I would say that ROM BASIC, and even better combined with an industrial-grade ROM OS, was the desktop paradigm that should never have been compromised.
Too bad ROM chips were so much more expensive than floppy disk storage, so we got "Disk Operating Systems" instead and here we are.
Then as soon as the IBM PC was beginning to be well-adopted by businesses, no more BASIC ROMs for you.
After that BASIC would be supplied on floppy disk, and you would have to pay extra, if you even knew it had been the key to user programmability on everything comparable that went before, most of what was still out there.
Like Commodores, TRS-80's, Ataris, Apples, and all early IBM PCs up until that point.
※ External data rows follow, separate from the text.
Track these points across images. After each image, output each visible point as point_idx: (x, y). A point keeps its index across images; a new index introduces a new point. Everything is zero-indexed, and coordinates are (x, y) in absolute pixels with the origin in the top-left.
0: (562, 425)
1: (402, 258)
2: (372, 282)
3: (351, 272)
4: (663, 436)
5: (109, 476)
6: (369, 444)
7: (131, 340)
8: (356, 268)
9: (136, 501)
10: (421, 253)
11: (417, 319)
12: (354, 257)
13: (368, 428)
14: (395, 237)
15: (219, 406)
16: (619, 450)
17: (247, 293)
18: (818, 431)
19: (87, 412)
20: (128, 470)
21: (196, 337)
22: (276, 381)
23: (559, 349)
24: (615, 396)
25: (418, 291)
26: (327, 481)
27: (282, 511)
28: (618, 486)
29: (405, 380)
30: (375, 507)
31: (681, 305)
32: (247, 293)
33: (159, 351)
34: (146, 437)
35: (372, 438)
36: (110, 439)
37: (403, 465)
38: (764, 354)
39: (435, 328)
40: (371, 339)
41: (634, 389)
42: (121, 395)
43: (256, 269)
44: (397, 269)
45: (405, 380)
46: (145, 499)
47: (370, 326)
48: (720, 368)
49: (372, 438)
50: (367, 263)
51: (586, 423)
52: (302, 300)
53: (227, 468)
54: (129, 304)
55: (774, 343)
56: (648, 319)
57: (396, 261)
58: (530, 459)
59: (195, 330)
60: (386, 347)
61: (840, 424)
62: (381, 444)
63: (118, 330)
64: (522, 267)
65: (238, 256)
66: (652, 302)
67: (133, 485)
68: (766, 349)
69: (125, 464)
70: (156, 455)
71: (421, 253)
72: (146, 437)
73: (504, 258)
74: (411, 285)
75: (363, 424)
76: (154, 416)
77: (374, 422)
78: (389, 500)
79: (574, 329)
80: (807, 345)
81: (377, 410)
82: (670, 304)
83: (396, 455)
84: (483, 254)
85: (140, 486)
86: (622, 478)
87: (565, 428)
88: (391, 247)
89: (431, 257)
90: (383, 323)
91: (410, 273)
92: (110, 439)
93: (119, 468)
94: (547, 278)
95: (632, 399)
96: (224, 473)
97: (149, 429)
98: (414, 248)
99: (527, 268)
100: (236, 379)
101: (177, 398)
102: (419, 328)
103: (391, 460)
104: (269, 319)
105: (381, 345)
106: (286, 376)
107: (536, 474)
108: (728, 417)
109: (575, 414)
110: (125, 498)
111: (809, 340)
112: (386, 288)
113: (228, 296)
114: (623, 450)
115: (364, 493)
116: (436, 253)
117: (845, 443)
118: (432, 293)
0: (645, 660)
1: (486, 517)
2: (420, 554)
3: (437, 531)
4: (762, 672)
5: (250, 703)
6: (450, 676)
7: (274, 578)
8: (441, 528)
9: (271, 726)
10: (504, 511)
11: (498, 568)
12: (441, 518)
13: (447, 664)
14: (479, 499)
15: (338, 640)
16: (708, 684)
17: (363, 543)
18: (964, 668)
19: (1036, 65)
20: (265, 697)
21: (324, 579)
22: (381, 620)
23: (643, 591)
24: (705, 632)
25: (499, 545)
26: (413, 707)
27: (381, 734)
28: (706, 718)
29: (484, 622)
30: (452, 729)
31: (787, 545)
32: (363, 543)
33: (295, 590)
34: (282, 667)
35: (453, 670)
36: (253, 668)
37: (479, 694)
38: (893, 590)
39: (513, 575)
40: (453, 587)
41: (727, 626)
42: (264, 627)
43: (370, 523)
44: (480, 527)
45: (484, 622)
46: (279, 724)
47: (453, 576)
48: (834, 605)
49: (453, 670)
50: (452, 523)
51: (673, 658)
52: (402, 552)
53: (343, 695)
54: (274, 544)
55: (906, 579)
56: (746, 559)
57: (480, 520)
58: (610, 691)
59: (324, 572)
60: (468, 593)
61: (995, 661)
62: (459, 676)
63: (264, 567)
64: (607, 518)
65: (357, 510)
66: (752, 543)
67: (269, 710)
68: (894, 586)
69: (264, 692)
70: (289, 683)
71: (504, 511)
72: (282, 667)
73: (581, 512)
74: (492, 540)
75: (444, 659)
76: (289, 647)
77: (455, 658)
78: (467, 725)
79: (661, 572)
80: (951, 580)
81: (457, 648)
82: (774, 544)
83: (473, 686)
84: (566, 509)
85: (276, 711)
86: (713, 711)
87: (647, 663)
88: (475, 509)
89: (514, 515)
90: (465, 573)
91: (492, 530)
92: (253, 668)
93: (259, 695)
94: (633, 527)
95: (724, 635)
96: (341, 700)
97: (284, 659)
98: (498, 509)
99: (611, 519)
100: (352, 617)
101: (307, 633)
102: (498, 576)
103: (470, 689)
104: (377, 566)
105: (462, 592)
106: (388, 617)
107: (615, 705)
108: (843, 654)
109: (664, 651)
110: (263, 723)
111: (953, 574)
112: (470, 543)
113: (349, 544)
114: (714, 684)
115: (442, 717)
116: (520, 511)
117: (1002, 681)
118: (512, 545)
But most people weren't going to pay extra for many reasons and the user-programmability of the PC, as well as it's widespread readiness for any PC to run anybody's BASIC program with no other dependencies, dropped to an abysmally nil level compared to how it was the year before. Never has recovered either.
Even though there was very little software yet that did lots of things that specific users might have been wanting to do, so with a desktop computer boom there was a need for more user-programming than ever. On what started out to be a universal platform, pulling those ROMs was like pulling the rug out from under the future as it was intended to be up until that point. With 20/20 hindsight it looks like billions in lost opportunities for PC owners or operators to make the most of their PCs across-the-board for decades. When you think about it, simplicity & availability, or lack of it, can be worth a lot and really add up over that much time.
But losing the integrity level traditionally needed for an immutable ROM OS, that truly had to be a finished product before release, had been the bigger blow to begin with.
For PowerShell there is the PowerShell ISE (ISE.exe) which is included out of the box, I think. But that's a far cry from the simplicity of BASIC, of course. And I guess the modern equivalent is probably JavaScript in the browser, but that's a whole other can of worms for beginning programming.
Pretty sure Windows comes by default with the Powershell ISE, although it's not developed further anymore. It also only comes with the .NET runtime, not the SDK.
Installing VSCode and some extensions would get you pretty far though.
btw. installing "java" is now very easy, you just need to install jetbrains toolbox, from there install intellij community edition (1 click), which installs a jdk for you with (2-3 clicks), when it detects that you need one.